Open sansiro77 opened 3 years ago

sansiro77 commented 3 years ago

Here is the simplest example.

fc1 = BayesianLinear(1, 1)
print(list(fc1.parameters()))
pytorch_total_params = sum(p.numel() for p in fc1.parameters() if p.requires_grad)

The output is:

[Parameter containing:
tensor([[0.0651]], requires_grad=True), Parameter containing:
tensor([[-7.1001]], requires_grad=True), Parameter containing:
tensor([-0.0429], requires_grad=True), Parameter containing:
tensor([-6.9712], requires_grad=True), Parameter containing:
tensor([[0.0651]], requires_grad=True), Parameter containing:
tensor([[-7.1001]], requires_grad=True), Parameter containing:
tensor([-0.0429], requires_grad=True), Parameter containing:
tensor([-6.9712], requires_grad=True)]
total parameters: 8

The parameters are fc1.weight_mu, fc1.weight_rho, fc1.bias_mu, fc1.bias_rho, fc1.weight_sampler.mu, fc1.weight_sampler.rho, fc1.bias_sampler.mu, fc1.bias_sampler.rho, respectively, which is double what is expected.

sansiro77 commented 3 years ago

My current solution is:

count = 0
for name, param in net.named_parameters():
    if ("sampler" not in name) and param.requires_grad:
        count += param.numel()
print(count)
Philippe-Drolet commented 3 years ago

I am also wondering what these parameters mean respectively, thank you

sansiro77 commented 3 years ago

I am also wondering what these parameters mean respectively, thank you

In Bayesian neural networks, each parameter ("weight" and "bias") is a random variable related to a distribution, which is Gaussian here. "mu" is the mean and "rho" is related to sigma by self.sigma = torch.log1p(torch.exp(self.rho)). A "sampler" samples a specific value of the distribution every time the model is calculated.

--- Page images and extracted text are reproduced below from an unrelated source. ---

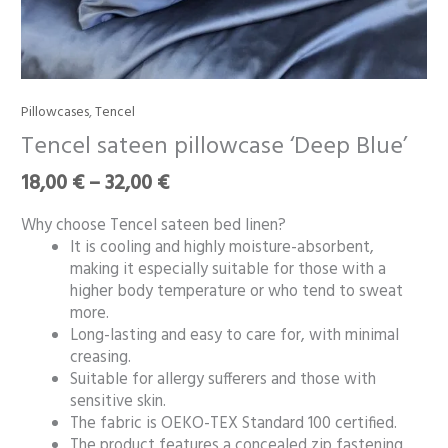
Price
Pillowcases
,
Tencel
Tencel
range:
sateen
Tencel sateen pillowcase ‘Deep Blue’
18,00 €
pillowcase
through
18,00
€
–
32,00
€
‘Deep
32,00 €
Blue’
Why choose Tencel sateen bed linen?
quantity
It is cooling and highly moisture-absorbent,
making it especially suitable for those with a
higher body temperature or who tend to sweat
more.
Long-lasting and easy to care for, with minimal
creasing.
Suitable for allergy sufferers and those with
sensitive skin.
The fabric is OEKO-TEX Standard 100 certified.
The product features a concealed zip fastening.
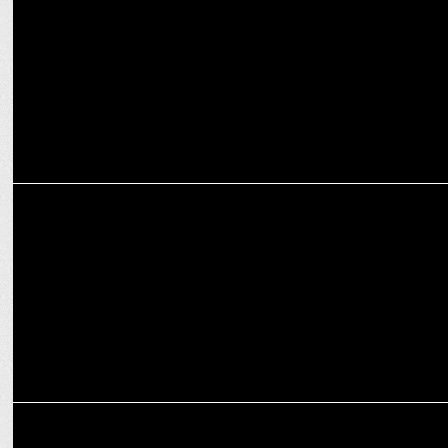
MEDIA
X removes defamatory content on Rajat Sharma
MEDIA
Kutniti Foundation unveils 'Global Perception of Modi's Election'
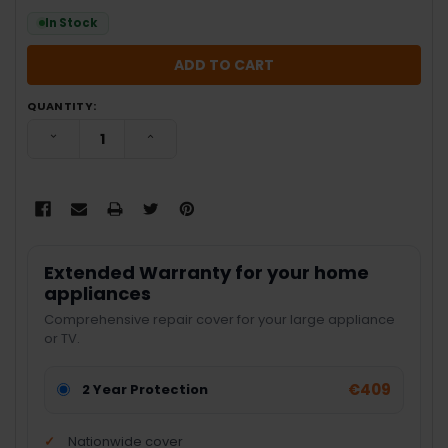
In Stock
QUANTITY:
DECREASE QUANTITY:
INCREASE QUANTITY:
Extended Warranty for your home
appliances
Comprehensive repair cover for your large appliance
or TV.
€409
2 Year Protection
Nationwide cover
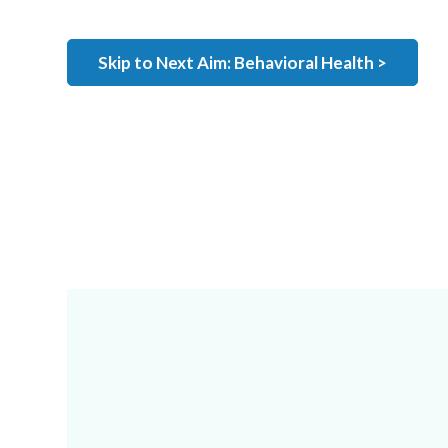
Skip to Next Aim: Behavioral Health >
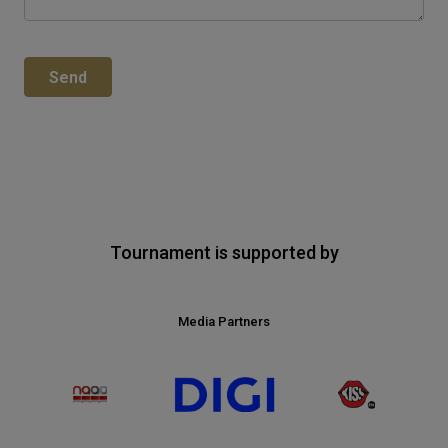
Send
Tournament is supported by
Media Partners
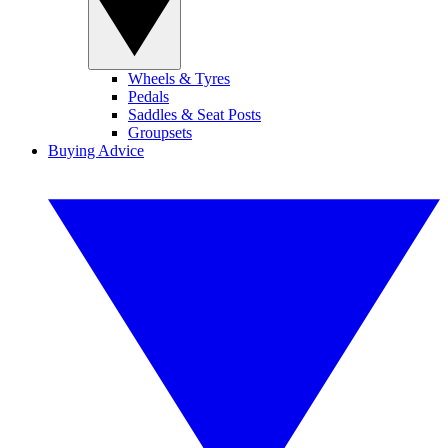
Wheels & Tyres
Pedals
Saddles & Seat Posts
Groupsets
Buying Advice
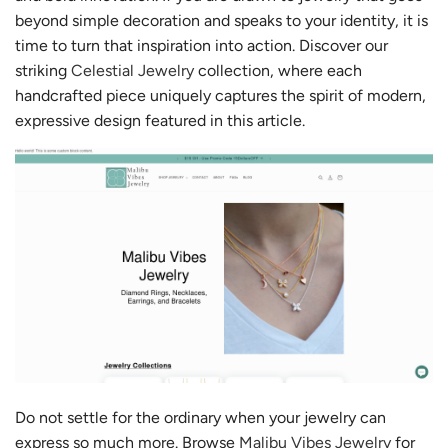
beyond simple decoration and speaks to your identity, it is
time to turn that inspiration into action. Discover our
striking
Celestial Jewelry
collection, where each
handcrafted piece uniquely captures the spirit of modern,
expressive design featured in this article.
Do not settle for the ordinary when your jewelry can
express so much more. Browse
Malibu Vibes Jewelry
for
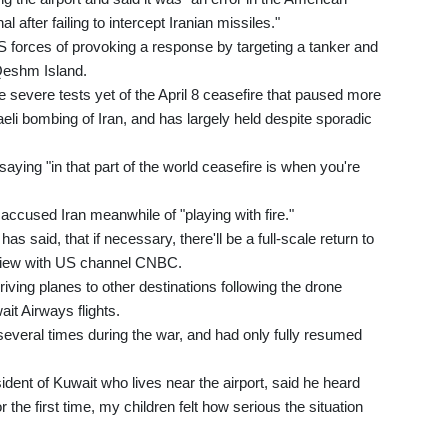
 after failing to intercept Iranian missiles."
forces of provoking a response by targeting a tanker and
Qeshm Island.
e severe tests yet of the April 8 ceasefire that paused more
li bombing of Iran, and has largely held despite sporadic
aying "in that part of the world ceasefire is when you're
ccused Iran meanwhile of "playing with fire."
s said, that if necessary, there'll be a full-scale return to
erview with US channel CNBC.
riving planes to other destinations following the drone
ait Airways flights.
 several times during the war, and had only fully resumed
dent of Kuwait who lives near the airport, said he heard
 the first time, my children felt how serious the situation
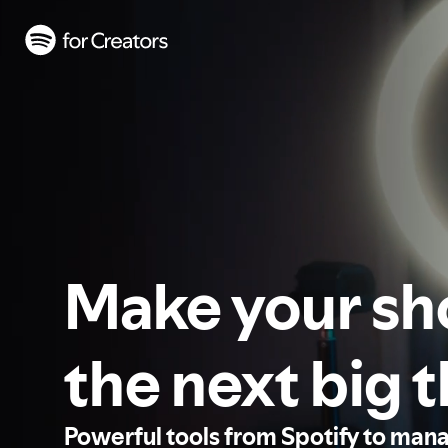
Make your s
the next big 
Powerful tools from Spotify to man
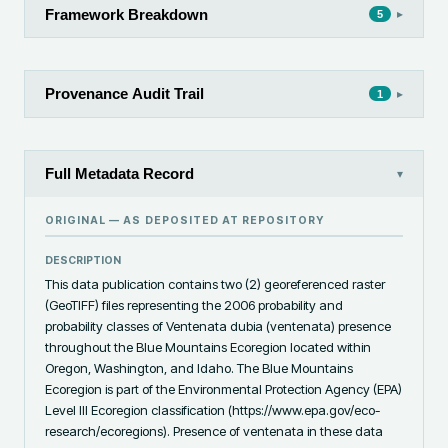
Framework Breakdown
▸
5
Provenance Audit Trail
▸
1
Full Metadata Record
▾
ORIGINAL — AS DEPOSITED AT
REPOSITORY
DESCRIPTION
This data publication contains two (2) georeferenced raster 
(GeoTIFF) files representing the 2006 probability and 
probability classes of Ventenata dubia (ventenata) presence 
throughout the Blue Mountains Ecoregion located within 
Oregon, Washington, and Idaho. The Blue Mountains 
Ecoregion is part of the Environmental Protection Agency (EPA) 
Level III Ecoregion classification (https://www.epa.gov/eco-
research/ecoregions). Presence of ventenata in these data 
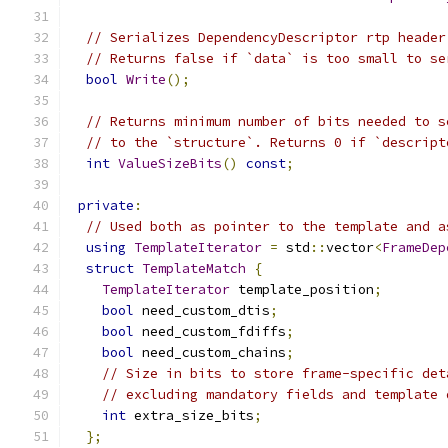
// Serializes DependencyDescriptor rtp header
// Returns false if `data` is too small to se
bool
Write
();
// Returns minimum number of bits needed to s
// to the `structure`. Returns 0 if `descript
int
ValueSizeBits
()
const
;
private
:
// Used both as pointer to the template and a
using
TemplateIterator
=
 std
::
vector
<
FrameDep
struct
TemplateMatch
{
TemplateIterator
 template_position
;
bool
 need_custom_dtis
;
bool
 need_custom_fdiffs
;
bool
 need_custom_chains
;
// Size in bits to store frame-specific det
// excluding mandatory fields and template 
int
 extra_size_bits
;
};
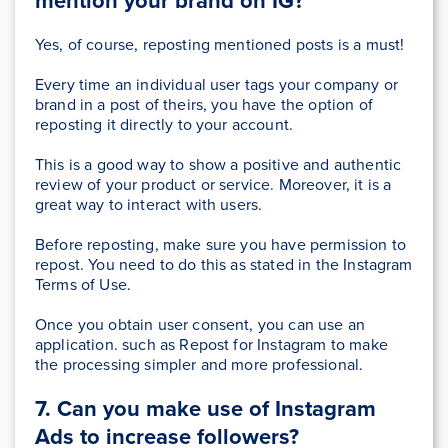
mention your brand
on IG?
Yes, of course, reposting mentioned posts is a must!
Every time an individual user tags your company or
brand in a post of theirs, you have the option of
reposting it directly to your account.
This is
a good way to show a positive and authentic
review of your product or service. Moreover, it is
a
great way to interact with users.
Before reposting, make sure you have permission to
repost.
You need to do this
as stated in the Instagram
Terms of Use.
O
nce you
obtain user consent, you can use an
application. such as Repost for Instagram to make
the processing simpler and more professional.
7. Can you make use of Instagram
Ads
to increase followers?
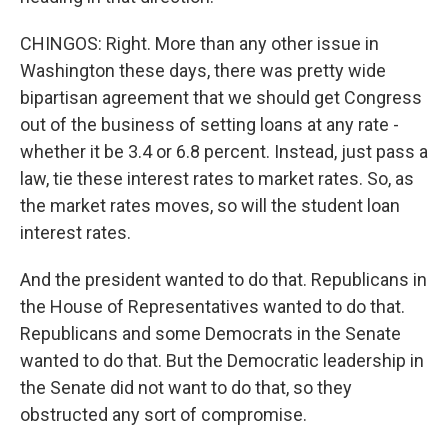
CHINGOS: Right. More than any other issue in
Washington these days, there was pretty wide
bipartisan agreement that we should get Congress
out of the business of setting loans at any rate -
whether it be 3.4 or 6.8 percent. Instead, just pass a
law, tie these interest rates to market rates. So, as
the market rates moves, so will the student loan
interest rates.
And the president wanted to do that. Republicans in
the House of Representatives wanted to do that.
Republicans and some Democrats in the Senate
wanted to do that. But the Democratic leadership in
the Senate did not want to do that, so they
obstructed any sort of compromise.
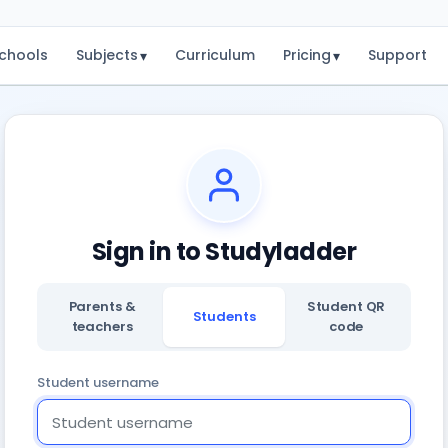
chools
Subjects
Curriculum
Pricing
Support
▾
▾
Sign in to Studyladder
Parents &
Student QR
Students
teachers
code
Student username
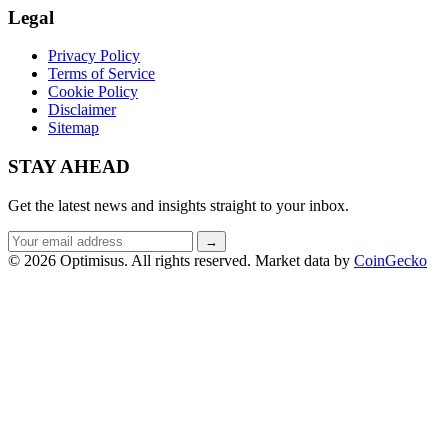
Legal
Privacy Policy
Terms of Service
Cookie Policy
Disclaimer
Sitemap
STAY AHEAD
Get the latest news and insights straight to your inbox.
Email
→
address
© 2026 Optimisus. All rights reserved.
Market data by
CoinGecko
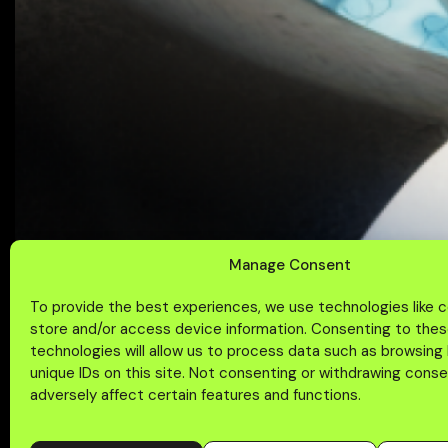
Manage Consent
To provide the best experiences, we use technologies like 
store and/or access device information. Consenting to the
technologies will allow us to process data such as browsing
unique IDs on this site. Not consenting or withdrawing cons
adversely affect certain features and functions.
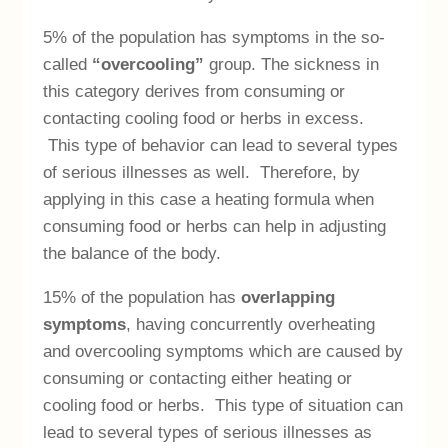
5% of the population has symptoms in the so-
called
“overcooling”
group. The sickness in
this category derives from consuming or
contacting cooling food or herbs in excess.
This type of behavior can lead to several types
of serious illnesses as well. Therefore, by
applying in this case a heating formula when
consuming food or herbs can help in adjusting
the balance of the body.
15% of the population has
overlapping
symptoms
, having concurrently overheating
and overcooling symptoms which are caused by
consuming or contacting either heating or
cooling food or herbs. This type of situation can
lead to several types of serious illnesses as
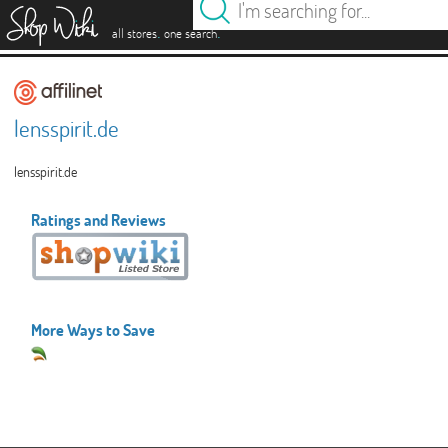
es
.
.
all stores
one search
lensspirit.de
lensspirit.de
Ratings and Reviews
More Ways to Save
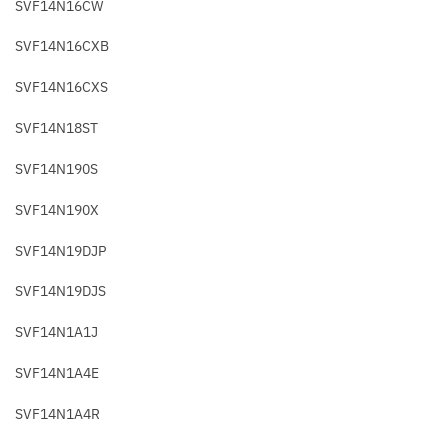
SVF14N16CW
SVF14N16CXB
SVF14N16CXS
SVF14N18ST
SVF14N190S
SVF14N190X
SVF14N19DJP
SVF14N19DJS
SVF14N1A1J
SVF14N1A4E
SVF14N1A4R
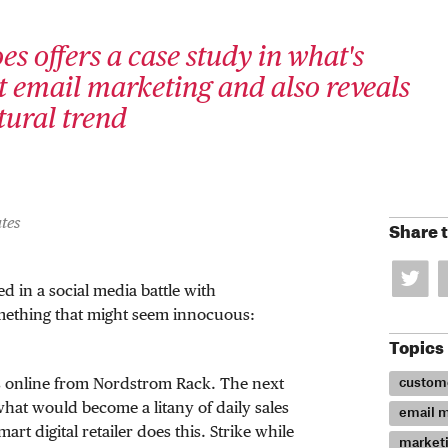
es offers a case study in what's
 email marketing and also reveals
ltural trend
tes
Share t
d in a social media battle with
mething that might seem innocuous:
Topics
custome
es online from Nordstrom Rack. The next
 what would become a litany of daily sales
email m
art digital retailer does this. Strike while
market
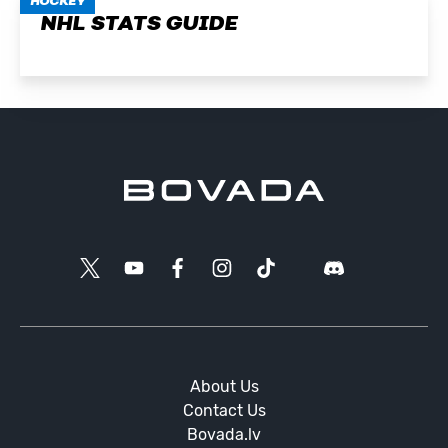
HOCKEY
NHL STATS GUIDE
About Us
Contact Us
Bovada.lv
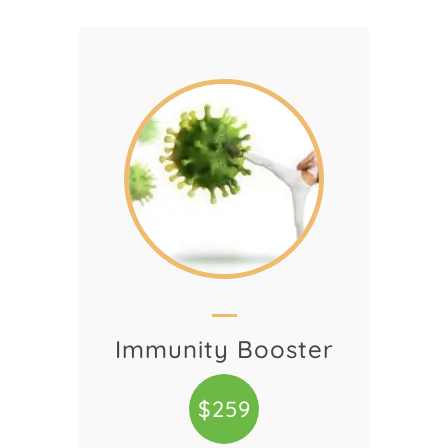
Immunity Booster
$259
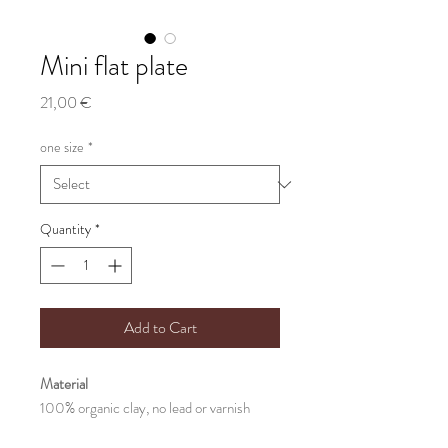
Mini flat plate
Price
21,00 €
one size
*
Quantity
*
Add to Cart
Material
100% organic clay, no lead or varnish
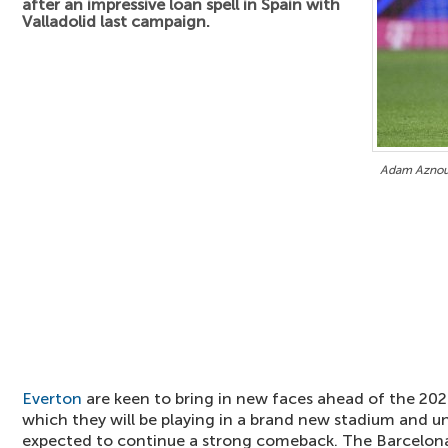
after an impressive loan spell in Spain with
Valladolid last campaign.
Adam Aznou 
Everton
are keen to bring in new faces ahead of the 20
which they will be playing in a brand new stadium and 
expected to continue a strong comeback. The Barcelona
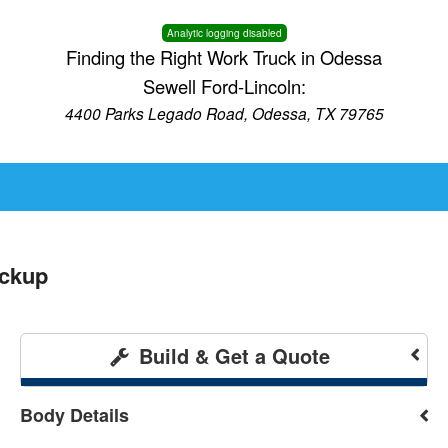
Analytic logging disabled
Finding the Right Work Truck in Odessa
Sewell Ford-Lincoln:
4400 Parks Legado Road, Odessa, TX 79765
ickup
Build & Get a Quote
Body Details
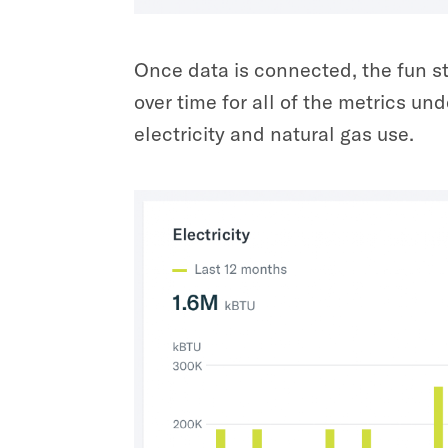
Once data is connected, the fun s
over time for all of the metrics u
electricity and natural gas use.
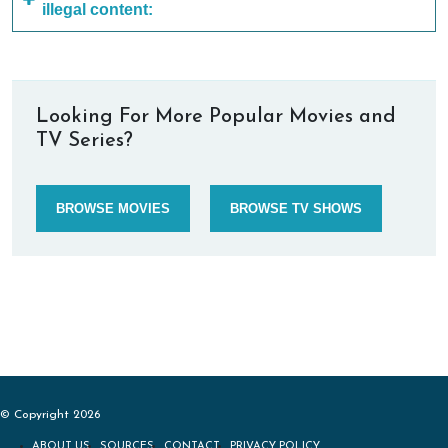
illegal content:
Looking For More Popular Movies and
TV Series?
BROWSE MOVIES
BROWSE TV SHOWS
© Copyright 2026
ABOUT US
SOURCES
CONTACT
PRIVACY POLICY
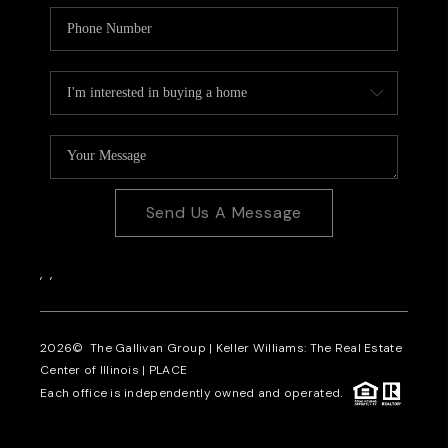
Send Us A Message
,
,
2026
© The Gallivan Group | Keller Williams: The Real Estate
Center of Illinois |
PLACE
Each office is independently owned and operated.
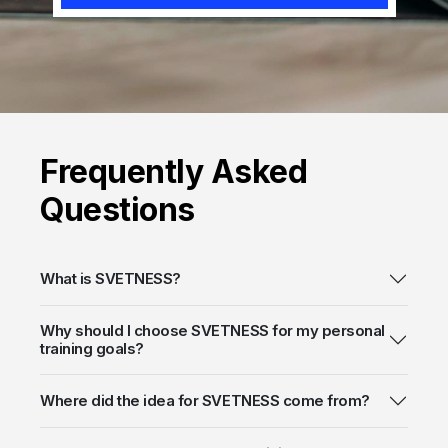
Frequently
Asked
Questions
What is SVETNESS?
Why should I choose SVETNESS for my personal
training goals?
Where did the idea for SVETNESS come from?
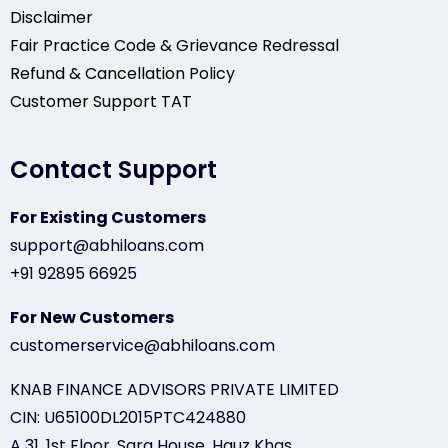
Disclaimer
Fair Practice Code & Grievance Redressal
Refund & Cancellation Policy
Customer Support TAT
Contact Support
For Existing Customers
support@abhiloans.com
+91 92895 66925
For New Customers
customerservice@abhiloans.com
KNAB FINANCE ADVISORS PRIVATE LIMITED
CIN: U65100DL2015PTC424880
A 31, 1st Floor, Sara House, Hauz Khas,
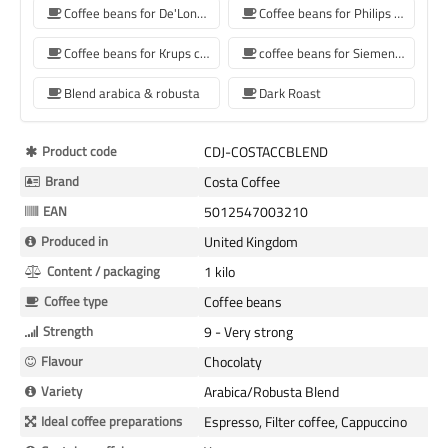
Coffee beans for De'Longhi coffee machine
Coffee beans for Philips coffee machine
Coffee beans for Krups coffee machine
coffee beans for Siemens coffee machine
Blend arabica & robusta
Dark Roast
More
Product code
CDJ-COSTACCBLEND
Information
Brand
Costa Coffee
EAN
5012547003210
Produced in
United Kingdom
Content / packaging
1 kilo
Coffee type
Coffee beans
Strength
9 - Very strong
Flavour
Chocolaty
Variety
Arabica/Robusta Blend
Ideal coffee preparations
Espresso, Filter coffee, Cappuccino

Philippe-Drolet commented 3 years ago

Thanks for the reply! I knew that but I mean more that from what I have seen with BNNs in general, the weight distribution is rarely a perfect normal dist centered at mu and sigma (it usually is more of a gaussian mixture) but here, every weight dist I obtain are like that. Is it variational inference that always gives perfect normal distributions?

sansiro77 commented 3 years ago

In the paper "Weight Uncertainty in Neural Networks", the authors applied Gaussian variational posterior and scale mixture prior.